NBA Team Rests Players, Gets Sued

Late last year, NBA Commissioner David Stern fined the San Antonio Spurs $250,000 for benching its star players for a November 29th game in Miami. As you might recall, Spurs coach Greg Popovich elected to rest star players Tim Duncan, Manu Ginobli, Tony Parker, and Danny Green against the Heat for the last game of 6-game road trip. We here at Abnormal Use refrained from voicing our opinions on the fine because it was not necessarily a legal issue at the time.

Now, Miami lawyer, Larry McGuinness, has made it one – and opened the door for an Abnormal Use critique.

McGuinness filed a class action lawsuit against the Spurs in a Miami-Dade County court over the incident, alleging that the team violated the State of Florida’s unfair trade practices laws. The suit alleges that Popovich “intentionally and surreptitiously” sent the players home without the knowledge of the league. As a result, fans allegedly suffered economic damages in paying a premium price for a ticket. McGuinness, who bought his own ticket to the game on the resale market, compared the situation to a disappointing meal at a steakhouse:

It was like going to Morton’s Steakhouse and paying $63 for porterhouse and they bring out cube steak . . . . That’s exactly what happened here.

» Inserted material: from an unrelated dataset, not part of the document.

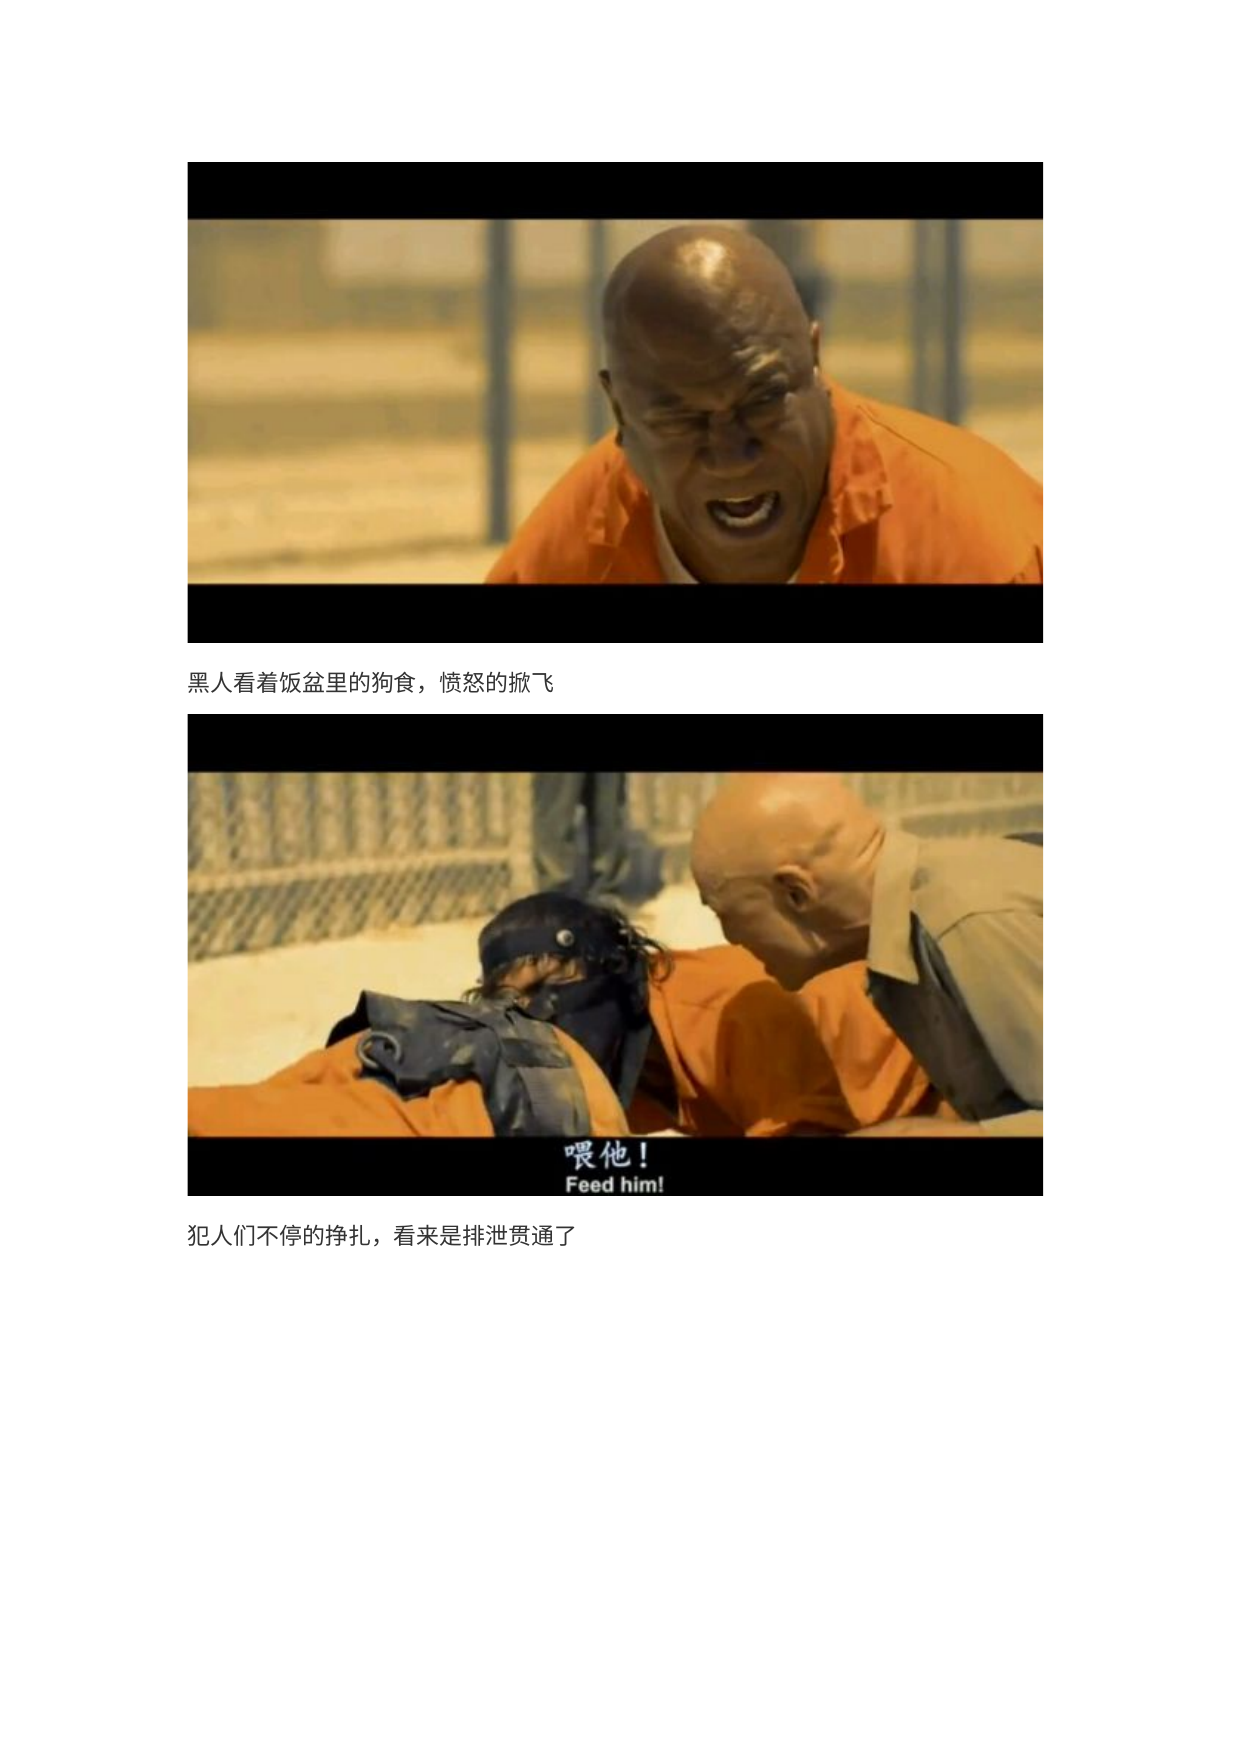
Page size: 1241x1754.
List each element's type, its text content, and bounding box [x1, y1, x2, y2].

We understand the disappointment. No one likes to show up to a game only to discover that a star player is M.I.A. However, our sympathy ends there. From a legal perspective, we question the validity of McGuinness’ suit.  Tickets to sporting events are usually revocable licenses which provide the holder the right to attend a game.  The team can revoke the license at any time, for (essentially) any reason.  It seems illogical to perceive a situation where McGuinness can successfully bring a suit for events that happened within a game when his own license to said game could be unilaterally revoked prior to the game without repercussions.  Moreover, McGuinness has filed suit against the Spurs – not the Heat, the team who issued him the license in the first place.

Even assuming McGuinness has grounds for a cause of action against the Spurs, just how has he and the rest of the class been damaged?  We understand that this was a “premium” game and that fans may have paid a higher ticket price.  However, McGuinness bought his own ticket through the resale market – any premium he paid was not that charged by the team or the NBA.  Sure, he may have been deprived of the opportunity to watch the Spurs’ stars, but he still had the chance to observe Lebron James, Dwayne Wade, and Chris Bosh fine tune their craft.  Even without the Spurs’ stars, the trio struggled to a 105-100 victory.  We wonder if McGuinness would have preferred a Heat loss to a fully-manned Spurs?

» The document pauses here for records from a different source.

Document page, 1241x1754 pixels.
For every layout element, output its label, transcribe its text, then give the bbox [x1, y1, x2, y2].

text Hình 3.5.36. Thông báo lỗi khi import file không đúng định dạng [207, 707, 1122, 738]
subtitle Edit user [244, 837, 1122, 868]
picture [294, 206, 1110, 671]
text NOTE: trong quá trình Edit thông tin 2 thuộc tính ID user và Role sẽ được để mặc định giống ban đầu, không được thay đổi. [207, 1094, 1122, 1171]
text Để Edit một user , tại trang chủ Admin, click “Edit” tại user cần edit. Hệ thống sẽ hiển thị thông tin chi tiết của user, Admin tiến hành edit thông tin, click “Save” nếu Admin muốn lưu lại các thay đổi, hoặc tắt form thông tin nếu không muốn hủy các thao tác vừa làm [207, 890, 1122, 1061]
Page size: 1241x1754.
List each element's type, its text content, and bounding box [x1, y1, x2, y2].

From a fan’s perspective, this suit could set an unwanted precedent.  Requiring teams to play – rather than strategically bench – otherwise healthy players will place teams in precarious situations.  Imagine the backlash if star player is injured in a meaningless game against a woeful team simply because he was required to play.  We are thinking most fans would prefer that their favorite players sit for a game if it helps bring home a title. If teams are required to play players, where does the NBA draw the line?  What if a player is medically cleared to play, but wants another day to rest a sprained ankle?  What about a death in the family just before game time?  While it is unlikely that an entire starting lineup would be simultaneously plagued by these conditions, they do arise.  Some fans – like McGuinness – will continue to have their gripes, so should they continue to bring lawsuits?

Again, we understand the frustration of attending a game only to discover a star player is not in attendance.  However, it is a part of the game and a part of the risk involved when purchasing a ticket.